It’s lasted 42 years, but on Monday the “temporary” life for an urban Honolulu shopping complex that has long been a magnet for local retailers and consumers will end.
Ward Warehouse is closing at Ward Village in Kakaako, ending an extended run as a retail center that was originally projected to last 15 years.
On Friday, Kakaako resident Virginia Lee Costa came around to say goodbye to many of the merchants who remain.
“It’s sad this place is closing,” she said while visiting the owners of Novel T World. “They should have left this place alone. It’s so irking.”
Shelly Andrin, area manager for swimwear retailer Loco Boutique, has been seeing visitors like Costa all week, including one man who she said popped in on Friday to bid farewell to the boutique that has been at Ward Warehouse for 20 years.
“He was one of our best patrons,” Andrin said. “He was very sad. It’s so sad. It’s a lot of good memories. This is a place that the local people came. Ward Warehouse was where local people and local merchants could afford it.”
Howard Hughes Corp., owner of the 60-acre Ward Village area that includes Ward Warehouse, announced the closing timetable in February so the company can begin construction on a condominium tower called Gateway Cylinder where unit prices are projected to range from $1.5 million to $23 million.

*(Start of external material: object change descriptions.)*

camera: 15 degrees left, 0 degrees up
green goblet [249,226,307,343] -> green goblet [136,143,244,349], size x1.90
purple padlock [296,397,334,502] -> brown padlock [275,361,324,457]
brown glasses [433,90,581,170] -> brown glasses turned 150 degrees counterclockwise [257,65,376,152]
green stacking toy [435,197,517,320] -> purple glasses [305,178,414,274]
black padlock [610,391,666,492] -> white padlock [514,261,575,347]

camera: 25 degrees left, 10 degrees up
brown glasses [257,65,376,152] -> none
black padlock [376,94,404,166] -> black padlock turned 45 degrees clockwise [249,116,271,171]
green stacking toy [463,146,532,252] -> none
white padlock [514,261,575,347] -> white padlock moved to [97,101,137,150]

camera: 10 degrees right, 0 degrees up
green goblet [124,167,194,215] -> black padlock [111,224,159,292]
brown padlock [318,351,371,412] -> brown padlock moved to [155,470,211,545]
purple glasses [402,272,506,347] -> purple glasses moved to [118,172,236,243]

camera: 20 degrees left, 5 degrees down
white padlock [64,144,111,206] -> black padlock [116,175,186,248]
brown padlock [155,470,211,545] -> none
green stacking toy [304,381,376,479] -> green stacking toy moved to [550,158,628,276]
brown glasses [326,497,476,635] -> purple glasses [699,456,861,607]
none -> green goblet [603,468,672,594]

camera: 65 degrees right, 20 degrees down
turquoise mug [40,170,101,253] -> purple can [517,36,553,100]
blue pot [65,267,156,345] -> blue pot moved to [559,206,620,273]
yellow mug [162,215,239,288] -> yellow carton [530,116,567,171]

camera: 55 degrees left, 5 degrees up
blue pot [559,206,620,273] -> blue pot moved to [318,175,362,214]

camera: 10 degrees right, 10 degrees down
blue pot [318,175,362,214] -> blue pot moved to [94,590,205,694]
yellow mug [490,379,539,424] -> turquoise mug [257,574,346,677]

The Texas-based developer has already finished one condo tower and is actively building three more as part of a master plan for 16 towers and 1 million square feet of retail. Three towers are planned for the Ward Warehouse site that will also include a public recreation space with a waterway running between two towers.
Todd Apo, Hughes Corp. vice president of community development, said it is an exciting time for the company to continue creating a modern mix of high-rise homes and retail, and he thanked the Ward Warehouse merchants for the services they have provided to the community.
“It’s a bittersweet moment,” he said. “Ward Warehouse has been such a great place for all of us.”
Ward Warehouse opened in 1975 and was built with an exposed frame of large wooden beams bolted together. It was designed and developed by former property owner Victoria Ward Ltd. as a “temporary” structure expected to stay up about 15 years.
Now only about two-thirds of the roughly 50 tenants remain, and have one final weekend for business. Many of the stores have merchandise marked down anywhere from 20 percent to 90 percent as some businesses close for good, some move inventory to other existing stores and some prepare to relocate to new spaces including elsewhere at Ward Village.
Melanie Iris, store manager at apparel shop Local Fever, was busy Friday, moving merchandise from display racks into plastic bins headed for other Local Fever locations as customers trickled in and out. “It’s been slow,” she said of business lately.
Matt Love, a Hawaiian musician performing outside the Na Mea Hawai‘i indigenous crafts store, lamented the ongoing transformation of the area into what he sees as a neighborhood of high-end restaurants and retailers catering to rich residents in place of departed or soon-to-depart Ward Warehouse tenants such as Kincaid’s, Old Spaghetti Factory, Waiola Shave Ice, Japanese bookstore Hakubundo, Himalayan handicraft store Ocean Queen and Island Soap and Candle Works.
“People are going to miss this,” he said, noting that Na Mea is fortunate to be relocating to Ward Centre in October. But he isn’t sure how soon that will be. Hughes Corp. envisions redeveloping Ward Centre in 2026-27 with more towers.
To celebrate the end of Ward Warehouse, Na Mea’s owner, Maile Meyer, has organized a closing party for Sunday. The event, with potluck food, live music, dancing and improv comedy, is scheduled to begin at 5 p.m., an hour before stores close, and run till 9 p.m. at the Ewa end of the complex.
Darrell Ching, co-owner of T-shirt shop Novel T World, said it was nice that Meyer put the event together and that he looks forward to reminiscing. “We’re going to see all our old neighbors — the ones who are still here,” he said.
Meyer said people need a chance to say goodbye and offer gratitude for the things they love. “Kind of a last-hurrah community gathering,” she said. “Here we are at the end of this line.”